Valve doesn’t try and lock in exclusives on their platform like the Epic Store or delete your account with games on it like Origin did. Steam provides plenty of notices about invasive DRM and anti-cheat that other stores don’t. Steam also has an easy refund process that doesn’t require you to call an agent. Valve does a lot to support gaming on Linux while all of the other platforms are almost exclusively Windows only.

[–] GeneralEmergency@lemmy.world 1 points 11 hours ago (1 children)

Valve grew Steam's market share by locking in exclusives.

There were multiple digital distribution platforms in the early days, IGN even had one.

Then Valve forced exclusivity to starve out the competition.

Steam has its Most-Favored-Nation clause to prevent publishers selling games for cheaper on other platforms.

Valve fought against refunds for years until the EU told them to wise up.

Valve only started supporting Linux when needed to sell consoles. They just like most other companies saw Linux gaming as an extreme niche.

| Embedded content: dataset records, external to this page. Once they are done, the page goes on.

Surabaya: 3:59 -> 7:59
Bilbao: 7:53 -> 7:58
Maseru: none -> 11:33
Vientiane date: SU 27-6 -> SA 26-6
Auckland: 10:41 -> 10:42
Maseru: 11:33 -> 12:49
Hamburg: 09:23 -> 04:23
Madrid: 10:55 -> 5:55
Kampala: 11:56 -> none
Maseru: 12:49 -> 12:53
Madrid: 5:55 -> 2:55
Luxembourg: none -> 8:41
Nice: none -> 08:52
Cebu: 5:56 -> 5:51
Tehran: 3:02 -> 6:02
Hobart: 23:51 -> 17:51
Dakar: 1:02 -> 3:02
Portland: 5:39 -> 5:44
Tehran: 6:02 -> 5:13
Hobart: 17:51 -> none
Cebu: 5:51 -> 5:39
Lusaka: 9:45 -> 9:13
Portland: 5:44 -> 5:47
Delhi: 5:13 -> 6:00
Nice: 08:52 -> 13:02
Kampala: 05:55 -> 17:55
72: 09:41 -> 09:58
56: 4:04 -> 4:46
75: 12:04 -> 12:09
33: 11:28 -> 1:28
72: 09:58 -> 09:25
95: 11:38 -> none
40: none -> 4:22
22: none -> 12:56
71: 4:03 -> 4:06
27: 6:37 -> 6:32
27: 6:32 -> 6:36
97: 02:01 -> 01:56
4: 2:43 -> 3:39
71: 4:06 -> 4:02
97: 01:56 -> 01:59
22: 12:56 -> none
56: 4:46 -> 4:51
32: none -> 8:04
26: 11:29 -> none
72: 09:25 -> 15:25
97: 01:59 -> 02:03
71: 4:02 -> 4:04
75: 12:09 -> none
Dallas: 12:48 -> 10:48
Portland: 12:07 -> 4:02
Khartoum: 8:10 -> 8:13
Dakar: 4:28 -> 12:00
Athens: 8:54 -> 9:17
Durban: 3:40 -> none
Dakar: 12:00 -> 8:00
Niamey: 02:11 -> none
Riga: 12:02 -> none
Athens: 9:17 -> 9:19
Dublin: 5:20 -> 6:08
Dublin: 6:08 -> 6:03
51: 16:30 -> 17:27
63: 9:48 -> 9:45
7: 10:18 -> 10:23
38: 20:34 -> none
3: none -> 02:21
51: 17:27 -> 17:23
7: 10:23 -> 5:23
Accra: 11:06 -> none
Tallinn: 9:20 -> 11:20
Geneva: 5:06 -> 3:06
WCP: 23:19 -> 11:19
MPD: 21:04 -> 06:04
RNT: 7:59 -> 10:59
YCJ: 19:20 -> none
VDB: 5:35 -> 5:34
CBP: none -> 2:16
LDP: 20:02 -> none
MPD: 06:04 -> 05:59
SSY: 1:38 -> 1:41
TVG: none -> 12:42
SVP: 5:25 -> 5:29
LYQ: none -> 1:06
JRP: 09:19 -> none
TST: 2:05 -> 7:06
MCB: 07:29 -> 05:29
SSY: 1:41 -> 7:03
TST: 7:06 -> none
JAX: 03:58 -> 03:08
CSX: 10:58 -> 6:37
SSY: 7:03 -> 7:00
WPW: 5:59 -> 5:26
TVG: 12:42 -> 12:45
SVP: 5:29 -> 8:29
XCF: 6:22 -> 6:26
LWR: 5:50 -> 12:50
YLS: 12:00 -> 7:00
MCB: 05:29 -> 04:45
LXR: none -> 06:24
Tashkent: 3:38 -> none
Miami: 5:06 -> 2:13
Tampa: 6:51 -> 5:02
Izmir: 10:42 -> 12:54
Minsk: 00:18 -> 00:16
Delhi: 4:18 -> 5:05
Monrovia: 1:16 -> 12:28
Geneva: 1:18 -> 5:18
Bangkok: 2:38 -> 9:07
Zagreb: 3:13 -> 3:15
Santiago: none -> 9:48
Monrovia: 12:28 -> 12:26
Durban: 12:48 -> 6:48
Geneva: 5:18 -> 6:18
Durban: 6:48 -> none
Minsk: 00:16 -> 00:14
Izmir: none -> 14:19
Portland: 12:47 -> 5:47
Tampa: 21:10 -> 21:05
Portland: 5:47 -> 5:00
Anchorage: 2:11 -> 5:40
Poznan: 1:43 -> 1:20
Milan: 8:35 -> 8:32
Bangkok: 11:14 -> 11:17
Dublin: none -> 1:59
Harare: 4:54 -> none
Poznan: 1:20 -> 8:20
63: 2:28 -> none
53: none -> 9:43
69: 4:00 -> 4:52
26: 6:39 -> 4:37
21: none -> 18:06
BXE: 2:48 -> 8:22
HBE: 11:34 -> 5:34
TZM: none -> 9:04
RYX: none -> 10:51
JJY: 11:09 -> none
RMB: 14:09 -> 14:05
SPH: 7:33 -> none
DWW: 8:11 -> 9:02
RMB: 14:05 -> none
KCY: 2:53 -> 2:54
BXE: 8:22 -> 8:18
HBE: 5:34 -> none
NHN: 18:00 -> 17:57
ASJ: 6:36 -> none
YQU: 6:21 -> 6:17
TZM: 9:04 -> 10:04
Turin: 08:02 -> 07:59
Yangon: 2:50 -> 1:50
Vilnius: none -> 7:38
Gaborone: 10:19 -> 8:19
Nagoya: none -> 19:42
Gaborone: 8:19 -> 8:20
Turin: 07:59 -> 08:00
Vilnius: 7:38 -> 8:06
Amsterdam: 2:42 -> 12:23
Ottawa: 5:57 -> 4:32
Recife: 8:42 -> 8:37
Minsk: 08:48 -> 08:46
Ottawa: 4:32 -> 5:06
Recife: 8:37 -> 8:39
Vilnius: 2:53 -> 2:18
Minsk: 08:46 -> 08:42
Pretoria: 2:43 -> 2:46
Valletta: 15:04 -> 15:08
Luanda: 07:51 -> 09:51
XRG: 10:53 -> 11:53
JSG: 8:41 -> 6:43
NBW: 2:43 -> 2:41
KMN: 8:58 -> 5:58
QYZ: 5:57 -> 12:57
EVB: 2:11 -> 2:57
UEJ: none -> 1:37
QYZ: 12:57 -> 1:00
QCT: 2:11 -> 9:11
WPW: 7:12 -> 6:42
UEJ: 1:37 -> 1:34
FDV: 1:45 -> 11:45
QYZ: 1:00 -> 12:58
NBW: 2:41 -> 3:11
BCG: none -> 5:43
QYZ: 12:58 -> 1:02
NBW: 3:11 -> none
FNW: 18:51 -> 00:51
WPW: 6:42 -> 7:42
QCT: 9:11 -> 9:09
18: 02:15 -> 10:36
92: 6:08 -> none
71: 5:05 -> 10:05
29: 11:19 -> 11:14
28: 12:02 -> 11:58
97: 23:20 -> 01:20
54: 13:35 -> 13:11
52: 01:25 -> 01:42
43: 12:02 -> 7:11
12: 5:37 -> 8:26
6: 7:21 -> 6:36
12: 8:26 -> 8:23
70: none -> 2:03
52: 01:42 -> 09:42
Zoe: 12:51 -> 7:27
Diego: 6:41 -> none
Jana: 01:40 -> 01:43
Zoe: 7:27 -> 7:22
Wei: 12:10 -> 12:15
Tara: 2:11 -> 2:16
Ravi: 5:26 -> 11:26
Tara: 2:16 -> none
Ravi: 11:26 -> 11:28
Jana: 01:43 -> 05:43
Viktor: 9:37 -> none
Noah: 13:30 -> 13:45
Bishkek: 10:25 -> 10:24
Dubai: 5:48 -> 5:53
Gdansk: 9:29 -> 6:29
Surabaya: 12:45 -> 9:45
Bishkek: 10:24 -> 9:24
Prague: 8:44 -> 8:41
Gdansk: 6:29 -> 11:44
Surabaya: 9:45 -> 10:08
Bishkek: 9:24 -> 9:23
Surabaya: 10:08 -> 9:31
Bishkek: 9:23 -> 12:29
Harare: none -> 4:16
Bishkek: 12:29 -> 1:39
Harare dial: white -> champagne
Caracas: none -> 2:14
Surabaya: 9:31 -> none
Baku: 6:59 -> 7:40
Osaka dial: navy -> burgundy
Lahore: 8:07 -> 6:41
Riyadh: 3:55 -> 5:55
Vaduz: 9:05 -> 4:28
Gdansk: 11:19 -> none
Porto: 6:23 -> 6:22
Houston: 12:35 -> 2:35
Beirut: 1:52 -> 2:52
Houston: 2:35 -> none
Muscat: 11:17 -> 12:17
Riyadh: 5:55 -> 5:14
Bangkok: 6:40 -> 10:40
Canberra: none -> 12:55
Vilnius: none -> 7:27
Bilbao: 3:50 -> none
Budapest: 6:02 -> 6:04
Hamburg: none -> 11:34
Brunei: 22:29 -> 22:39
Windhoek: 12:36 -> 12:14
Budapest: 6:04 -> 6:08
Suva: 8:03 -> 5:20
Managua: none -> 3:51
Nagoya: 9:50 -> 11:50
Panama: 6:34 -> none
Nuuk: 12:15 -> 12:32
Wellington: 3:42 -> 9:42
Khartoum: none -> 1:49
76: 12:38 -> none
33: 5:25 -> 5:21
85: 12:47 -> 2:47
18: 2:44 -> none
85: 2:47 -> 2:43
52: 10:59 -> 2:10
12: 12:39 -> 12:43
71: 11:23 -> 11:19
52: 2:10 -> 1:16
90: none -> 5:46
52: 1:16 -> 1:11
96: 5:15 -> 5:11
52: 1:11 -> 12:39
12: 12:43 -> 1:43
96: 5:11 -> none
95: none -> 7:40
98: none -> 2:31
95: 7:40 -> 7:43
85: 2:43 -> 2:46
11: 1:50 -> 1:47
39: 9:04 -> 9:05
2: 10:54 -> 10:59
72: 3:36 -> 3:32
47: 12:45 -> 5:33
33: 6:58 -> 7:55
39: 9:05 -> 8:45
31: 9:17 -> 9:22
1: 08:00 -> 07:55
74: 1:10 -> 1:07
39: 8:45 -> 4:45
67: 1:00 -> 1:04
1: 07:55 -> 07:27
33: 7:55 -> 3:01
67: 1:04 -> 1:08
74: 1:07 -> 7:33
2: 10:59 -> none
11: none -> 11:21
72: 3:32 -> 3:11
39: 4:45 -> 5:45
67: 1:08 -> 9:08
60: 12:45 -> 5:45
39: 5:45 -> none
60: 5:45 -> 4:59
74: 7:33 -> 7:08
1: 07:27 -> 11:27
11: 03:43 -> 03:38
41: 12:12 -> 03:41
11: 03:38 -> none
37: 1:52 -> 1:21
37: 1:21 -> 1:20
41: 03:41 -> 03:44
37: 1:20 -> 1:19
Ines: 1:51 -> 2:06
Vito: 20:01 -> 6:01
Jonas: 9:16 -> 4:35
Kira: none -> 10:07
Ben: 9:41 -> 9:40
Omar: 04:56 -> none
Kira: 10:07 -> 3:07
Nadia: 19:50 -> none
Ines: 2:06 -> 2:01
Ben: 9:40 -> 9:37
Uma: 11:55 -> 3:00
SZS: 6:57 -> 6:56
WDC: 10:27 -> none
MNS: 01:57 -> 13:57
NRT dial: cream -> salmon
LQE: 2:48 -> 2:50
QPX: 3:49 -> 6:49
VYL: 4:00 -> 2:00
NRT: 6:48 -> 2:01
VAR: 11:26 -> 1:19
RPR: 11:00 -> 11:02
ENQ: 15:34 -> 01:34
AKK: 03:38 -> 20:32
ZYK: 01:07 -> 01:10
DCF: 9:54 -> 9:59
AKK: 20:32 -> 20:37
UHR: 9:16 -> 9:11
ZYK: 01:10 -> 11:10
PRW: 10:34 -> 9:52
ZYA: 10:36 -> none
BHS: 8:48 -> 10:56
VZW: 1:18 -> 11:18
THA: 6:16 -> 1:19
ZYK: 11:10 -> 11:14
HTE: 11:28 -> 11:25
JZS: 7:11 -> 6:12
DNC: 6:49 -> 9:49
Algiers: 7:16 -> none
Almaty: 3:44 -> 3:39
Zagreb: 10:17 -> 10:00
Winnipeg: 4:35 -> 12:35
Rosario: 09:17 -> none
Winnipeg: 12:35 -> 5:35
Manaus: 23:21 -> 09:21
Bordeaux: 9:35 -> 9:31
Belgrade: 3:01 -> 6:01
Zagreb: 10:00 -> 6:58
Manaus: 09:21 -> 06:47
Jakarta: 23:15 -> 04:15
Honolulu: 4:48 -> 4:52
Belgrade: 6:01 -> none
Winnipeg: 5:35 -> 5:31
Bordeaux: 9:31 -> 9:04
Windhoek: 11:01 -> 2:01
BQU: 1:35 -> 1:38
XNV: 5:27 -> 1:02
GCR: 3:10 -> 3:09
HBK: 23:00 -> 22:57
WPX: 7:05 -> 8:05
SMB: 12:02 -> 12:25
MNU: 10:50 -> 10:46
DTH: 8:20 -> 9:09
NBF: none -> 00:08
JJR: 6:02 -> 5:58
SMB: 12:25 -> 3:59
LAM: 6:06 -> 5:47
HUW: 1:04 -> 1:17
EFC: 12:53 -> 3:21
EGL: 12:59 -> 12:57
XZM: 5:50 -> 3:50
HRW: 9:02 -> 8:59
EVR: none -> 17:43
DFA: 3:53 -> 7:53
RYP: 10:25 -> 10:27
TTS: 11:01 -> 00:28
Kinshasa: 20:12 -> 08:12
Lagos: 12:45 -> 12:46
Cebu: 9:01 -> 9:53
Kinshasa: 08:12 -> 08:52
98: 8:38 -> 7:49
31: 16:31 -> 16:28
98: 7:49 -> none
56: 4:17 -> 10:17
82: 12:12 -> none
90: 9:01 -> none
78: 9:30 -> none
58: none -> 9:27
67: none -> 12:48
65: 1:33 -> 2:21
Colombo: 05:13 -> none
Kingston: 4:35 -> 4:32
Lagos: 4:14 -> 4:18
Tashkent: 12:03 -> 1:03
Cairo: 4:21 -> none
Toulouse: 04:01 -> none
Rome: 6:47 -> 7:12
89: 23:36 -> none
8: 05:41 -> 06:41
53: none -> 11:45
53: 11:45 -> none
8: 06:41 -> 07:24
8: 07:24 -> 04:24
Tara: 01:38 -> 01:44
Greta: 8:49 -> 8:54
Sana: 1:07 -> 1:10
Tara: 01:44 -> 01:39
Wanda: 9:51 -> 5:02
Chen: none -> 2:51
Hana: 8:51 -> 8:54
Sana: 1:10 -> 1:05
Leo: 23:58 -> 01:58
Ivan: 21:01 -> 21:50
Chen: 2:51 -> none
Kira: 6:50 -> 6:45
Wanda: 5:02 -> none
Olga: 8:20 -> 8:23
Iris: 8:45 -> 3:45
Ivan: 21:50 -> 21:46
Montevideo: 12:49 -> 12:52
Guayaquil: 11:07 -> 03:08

[–] BassetHound@lemmy.ca 1 points 10 hours ago* (last edited 10 hours ago)

Valve grew Steam’s market share by locking in exclusives.

By exclusives you mean their own games? Or are you referring to the time before Steam Greenlight?

There were multiple digital distribution platforms in the early days, IGN even had one.

Yeah I remember D2D, it had awful DRM and they deleted my account one day without refunds.

Then Valve forced exclusivity to starve out the competition.

No the competition died because they were trash. I used D2D, Origin, Impulse, they were all horrible compared to Steam.

Steam has its Most-Favored-Nation clause to prevent publishers selling games for cheaper on other platforms.

No, Steam doesn't let you sell Steam keys to your game on other platforms for cheaper. That's very different.

Valve fought against refunds for years until the EU told them to wise up.

I refunded things multiple times for the policy changes. As long as you gave a good justification and weren't abusing the system then they have always been quite reasonable.

Valve only started supporting Linux when needed to sell consoles. They just like most other companies saw Linux gaming as an extreme niche.

No this started because of the Windows Store initiative back in 2012 where Microsoft was trying to consolidate the sale of all software to their proprietary platform. Supporting Linux was Valve's way of hedging against that future.